What the exercise asks: Repeat the entries beneath in their entirety, precisely as given.

Input for this task:
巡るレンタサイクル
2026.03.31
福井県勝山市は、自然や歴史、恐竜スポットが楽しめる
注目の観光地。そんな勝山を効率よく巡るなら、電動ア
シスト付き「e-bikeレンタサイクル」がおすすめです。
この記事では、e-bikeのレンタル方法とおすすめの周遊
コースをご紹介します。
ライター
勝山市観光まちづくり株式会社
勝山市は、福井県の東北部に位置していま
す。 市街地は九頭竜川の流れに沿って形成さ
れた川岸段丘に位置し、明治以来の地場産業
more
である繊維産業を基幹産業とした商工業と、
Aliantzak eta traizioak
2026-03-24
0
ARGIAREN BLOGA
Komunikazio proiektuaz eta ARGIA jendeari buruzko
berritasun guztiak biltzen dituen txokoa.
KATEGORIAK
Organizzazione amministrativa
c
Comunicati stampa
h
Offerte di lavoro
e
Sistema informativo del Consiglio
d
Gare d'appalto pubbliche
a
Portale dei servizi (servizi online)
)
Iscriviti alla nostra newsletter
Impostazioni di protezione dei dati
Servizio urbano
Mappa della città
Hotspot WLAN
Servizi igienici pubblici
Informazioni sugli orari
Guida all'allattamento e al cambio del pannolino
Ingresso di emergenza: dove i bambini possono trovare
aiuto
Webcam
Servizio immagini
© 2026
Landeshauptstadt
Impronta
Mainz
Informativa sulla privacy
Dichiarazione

Answer box:
巡るレンタサイクル
2026.03.31
福井県勝山市は、自然や歴史、恐竜スポットが楽しめる
注目の観光地。そんな勝山を効率よく巡るなら、電動ア
シスト付き「e-bikeレンタサイクル」がおすすめです。
この記事では、e-bikeのレンタル方法とおすすめの周遊
コースをご紹介します。
ライター
勝山市観光まちづくり株式会社
勝山市は、福井県の東北部に位置していま
す。 市街地は九頭竜川の流れに沿って形成さ
れた川岸段丘に位置し、明治以来の地場産業
more
である繊維産業を基幹産業とした商工業と、
Aliantzak eta traizioak
2026-03-24
0
ARGIAREN BLOGA
Komunikazio proiektuaz eta ARGIA jendeari buruzko
berritasun guztiak biltzen dituen txokoa.
KATEGORIAK
Organizzazione amministrativa
c
Comunicati stampa
h
Offerte di lavoro
e
Sistema informativo del Consiglio
d
Gare d'appalto pubbliche
a
Portale dei servizi (servizi online)
)
Iscriviti alla nostra newsletter
Impostazioni di protezione dei dati
Servizio urbano
Mappa della città
Hotspot WLAN
Servizi igienici pubblici
Informazioni sugli orari
Guida all'allattamento e al cambio del pannolino
Ingresso di emergenza: dove i bambini possono trovare
aiuto
Webcam
Servizio immagini
© 2026
Landeshauptstadt
Impronta
Mainz
Informativa sulla privacy
Dichiarazione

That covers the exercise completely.